___ Reading passage ___
Most text-to-speech (TTS) tools still work the same way they did years ago:
send text to a server → wait → receive an audio file.
At QuickEditVideo, we took a very different approach.
Our TTS tool runs entirely in the browser — no servers, no uploads, no API keys — using a compact neural model powered by PocketTTS and jax-js.
In this post, I’ll break down:
- What PocketTTS is and why it’s a great fit for browsers
- How in-browser inference actually works
- Why client-side AI is a big deal for privacy, cost, and UX
- How modern JS + WASM tooling makes this possible today
👉 Live demo: https://quickeditvideo.com/tts/
What Is PocketTTS?
PocketTTS is a lightweight neural text-to-speech system designed for edge devices and CPU-only inference.
Its design goals are very different from large cloud TTS models:
- Small model size (around 300MB)
- Fast CPU inference
- Deterministic output
- Low memory pressure
- Easy embedding
That makes it ideal for environments like:
- Browsers
- Desktop apps
- Offline tools
- Mobile devices
Instead of relying on massive autoregressive architectures, PocketTTS uses a streamlined acoustic model + vocoder pipeline that trades a bit of expressiveness for speed, portability, and predictability — a trade-off that makes sense for real-time tools.
PocketTTS Inference Pipeline (High Level)
Here’s what happens when you click “Generate” in the browser:
Text input
↓
Text normalization
↓
Phoneme / token encoding
↓
Acoustic model (phonemes → features)
↓
Vocoder (features → waveform)
___
**Task 1:** List each design goal the PocketTTS article gives for PocketTTS.
The PocketTTS article and the entries that come next are unrelated material.
___ Input material ___
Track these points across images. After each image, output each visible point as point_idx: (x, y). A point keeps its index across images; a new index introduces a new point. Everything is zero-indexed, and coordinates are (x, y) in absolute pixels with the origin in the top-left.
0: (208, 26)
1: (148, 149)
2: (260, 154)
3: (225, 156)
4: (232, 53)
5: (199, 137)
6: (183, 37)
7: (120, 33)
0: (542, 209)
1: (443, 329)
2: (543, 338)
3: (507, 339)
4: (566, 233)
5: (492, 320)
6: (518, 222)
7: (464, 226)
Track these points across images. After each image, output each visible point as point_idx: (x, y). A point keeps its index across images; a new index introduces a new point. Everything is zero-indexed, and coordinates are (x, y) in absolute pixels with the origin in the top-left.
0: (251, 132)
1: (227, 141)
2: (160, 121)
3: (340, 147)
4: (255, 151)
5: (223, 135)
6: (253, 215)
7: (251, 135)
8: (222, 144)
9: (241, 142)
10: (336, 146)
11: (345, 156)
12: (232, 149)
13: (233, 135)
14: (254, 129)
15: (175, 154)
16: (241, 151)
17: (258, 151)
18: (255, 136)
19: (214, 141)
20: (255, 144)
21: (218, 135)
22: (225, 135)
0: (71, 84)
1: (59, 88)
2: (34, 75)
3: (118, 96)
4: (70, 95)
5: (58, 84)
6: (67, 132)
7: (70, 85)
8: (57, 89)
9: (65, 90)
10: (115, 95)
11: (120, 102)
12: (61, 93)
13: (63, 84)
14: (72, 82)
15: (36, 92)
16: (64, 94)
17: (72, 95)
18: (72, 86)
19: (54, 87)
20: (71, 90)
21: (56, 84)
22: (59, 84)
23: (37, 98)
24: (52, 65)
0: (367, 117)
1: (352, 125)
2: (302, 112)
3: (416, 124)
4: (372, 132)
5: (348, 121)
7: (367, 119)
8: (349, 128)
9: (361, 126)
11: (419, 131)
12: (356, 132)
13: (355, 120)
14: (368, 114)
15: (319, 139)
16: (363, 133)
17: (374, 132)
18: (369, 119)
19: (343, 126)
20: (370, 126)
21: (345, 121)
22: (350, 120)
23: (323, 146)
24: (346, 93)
___
**Task 2:** Copy the entries word for word. Start at their first line and end after the line containing "7: (464, 226)".

**Answer 1:**
- Small model size (around 300MB)
- Fast CPU inference
- Deterministic output
- Low memory pressure
- Easy embedding

**Answer 2:**
Track these points across images. After each image, output each visible point as point_idx: (x, y). A point keeps its index across images; a new index introduces a new point. Everything is zero-indexed, and coordinates are (x, y) in absolute pixels with the origin in the top-left.
0: (208, 26)
1: (148, 149)
2: (260, 154)
3: (225, 156)
4: (232, 53)
5: (199, 137)
6: (183, 37)
7: (120, 33)
0: (542, 209)
1: (443, 329)
2: (543, 338)
3: (507, 339)
4: (566, 233)
5: (492, 320)
6: (518, 222)
7: (464, 226)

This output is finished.